Why is $\zeta(s)=\lim_{x\to\infty}\left(\sum_{n\leqslant x} \frac{1}{n^s}-\frac{x^{1-s}}{1-s}\right)$ for $0<s<1$?

I am currently reading the book Introduction to Algebraic Number Theory by Apostol. To introduce some important asymptotic formulas, Apostol gives a rough definition of the Riemann zeta function (for $s\in\mathbb{R}^+$),

$$\begin{equation}\zeta(s)=\begin{cases} \sum_{n}n^{-s}, &s>1\\ \lim_{x\to\infty}\left(\sum_{n\leqslant x} \frac{1}{n^s}-\frac{x^{1-s}}{1-s}\right), &0<s<1 \end{cases}\end{equation}$$

The second part really confused me. How could we approach this limit? If we see $\zeta$ as an analytic continuation of $\sum_{n}\frac{1}{n^s}$, it should be written as $$\zeta(s)=\frac{1}{\Gamma(s)}\int_0^\infty \frac{x^{s-1}}{e^x-1} dx$$ This formula can be easily derived from $\Gamma(s)=\int_0^\infty x^{s-1}e^{-x}dx$ by substituting $x=nu$ (which was exactly what Riemann did in his paper). However, I don't see the connection between this formula and the limit form for $0<s<1$. I am really new to this function so maybe this is a dumb question. But please point it out why we can write $\zeta(s)$ in the limit form for real $0<s<1$.


Also, historically, is the limit form derived from the formal or the converse?


Thanks in advance, any help will be appreciated.
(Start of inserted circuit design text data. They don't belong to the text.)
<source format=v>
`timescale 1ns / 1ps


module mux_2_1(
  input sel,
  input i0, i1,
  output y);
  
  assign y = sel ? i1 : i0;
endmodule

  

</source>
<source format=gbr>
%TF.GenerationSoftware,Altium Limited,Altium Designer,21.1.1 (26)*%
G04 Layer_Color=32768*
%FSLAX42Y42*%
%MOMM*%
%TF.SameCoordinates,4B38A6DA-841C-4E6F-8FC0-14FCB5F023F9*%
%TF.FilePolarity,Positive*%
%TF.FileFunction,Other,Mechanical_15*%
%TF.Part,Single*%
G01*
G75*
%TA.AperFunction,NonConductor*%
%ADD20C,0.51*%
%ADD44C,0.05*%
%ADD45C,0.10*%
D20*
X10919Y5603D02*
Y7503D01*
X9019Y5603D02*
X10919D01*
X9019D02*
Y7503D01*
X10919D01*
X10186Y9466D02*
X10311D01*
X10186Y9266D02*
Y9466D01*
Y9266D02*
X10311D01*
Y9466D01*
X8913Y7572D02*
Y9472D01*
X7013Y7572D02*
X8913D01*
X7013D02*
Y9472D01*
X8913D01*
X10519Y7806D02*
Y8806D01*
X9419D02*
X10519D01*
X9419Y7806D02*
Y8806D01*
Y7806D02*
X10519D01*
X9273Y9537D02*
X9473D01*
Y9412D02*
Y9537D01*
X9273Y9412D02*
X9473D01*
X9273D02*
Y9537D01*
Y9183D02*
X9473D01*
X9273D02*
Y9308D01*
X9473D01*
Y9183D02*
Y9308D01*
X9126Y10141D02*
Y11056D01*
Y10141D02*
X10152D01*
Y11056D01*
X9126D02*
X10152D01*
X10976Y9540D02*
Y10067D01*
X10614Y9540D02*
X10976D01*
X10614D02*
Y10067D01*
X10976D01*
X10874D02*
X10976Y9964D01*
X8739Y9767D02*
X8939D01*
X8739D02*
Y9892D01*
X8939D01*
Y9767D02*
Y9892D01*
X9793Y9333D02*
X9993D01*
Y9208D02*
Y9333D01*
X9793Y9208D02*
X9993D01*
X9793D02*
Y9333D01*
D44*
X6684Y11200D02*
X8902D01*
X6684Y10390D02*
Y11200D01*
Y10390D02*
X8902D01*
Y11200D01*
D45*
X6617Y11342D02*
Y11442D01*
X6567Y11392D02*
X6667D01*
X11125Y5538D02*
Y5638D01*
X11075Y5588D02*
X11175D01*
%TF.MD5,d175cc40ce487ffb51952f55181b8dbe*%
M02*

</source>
For an elementary approach, you want to show that the limit is indeed analytic in $s$ (uniform limit of analytic functions) in an open subset of $D=\{s:\Re(s)>0\land s\ne1\}$. For $\Re(s)>1$ this is fairly trivial since $x^{1-s}\to0$. For $0<\Re(s)\le1$, a full asymptotic expansion makes this more obvious, but it suffices to simply bound the error between the given sum and

$$\int_0^x\frac{\mathrm dt}{t^s}=\frac{x^{1-s}}{1-s}\tag{$0<\Re(s)\le1,s\ne1$}$$

using something such as Taylor expansions.
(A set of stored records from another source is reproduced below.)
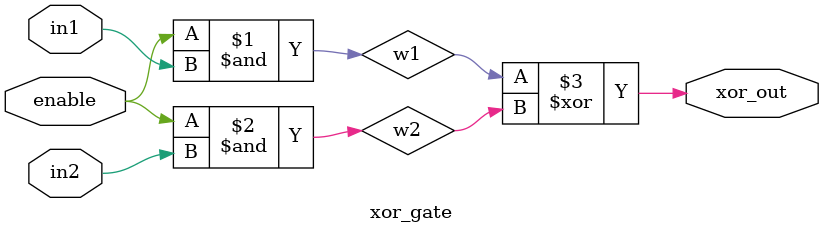
<source format=v>
module xor_gate (
    input wire in1, 
    input wire in2,
    input wire enable,
    output wire xor_out
    );

wire w1, w2;

and u0 (w1, enable, in1);
and u1 (w2, enable, in2);

xor u2 (xor_out, w1, w2);

endmodule

</source>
A much more general approach is given by the Euler-Maclaurin summation formula, which states that

$$\sum_{n\le x}\frac1{n^s}=\zeta(s)+\frac1{(1-s)x^{s-1}}+\frac1{2x^s}-\frac s{12x^{s+1}}+\mathcal O(x^{-s-3})$$

For $\Re(s)>1$, every term after $\zeta(s)$ tends to zero, so we get

$$\lim_{x\to\infty}\sum_{n\le x}\frac1{n^s}=\zeta(s)$$

For $\Re(s)>0$, the $x^{-s+1}$ term needn't go to zero, so we get

$$\lim_{x\to\infty}\left[\sum_{n\le x}\frac1{n^s}-\frac1{(1-s)x^{s-1}}\right]=\zeta(s)$$

In general, by moving all terms which don't go to zero to the other side, we may get a converging limit expression for $\zeta(s)$ for $\Re(s)>-N$ for any natural $N$. It is interesting to note that this gives exacts when $s$ is a negative integer since $\sum_{n\le x}n^{-s}$ has a closed form.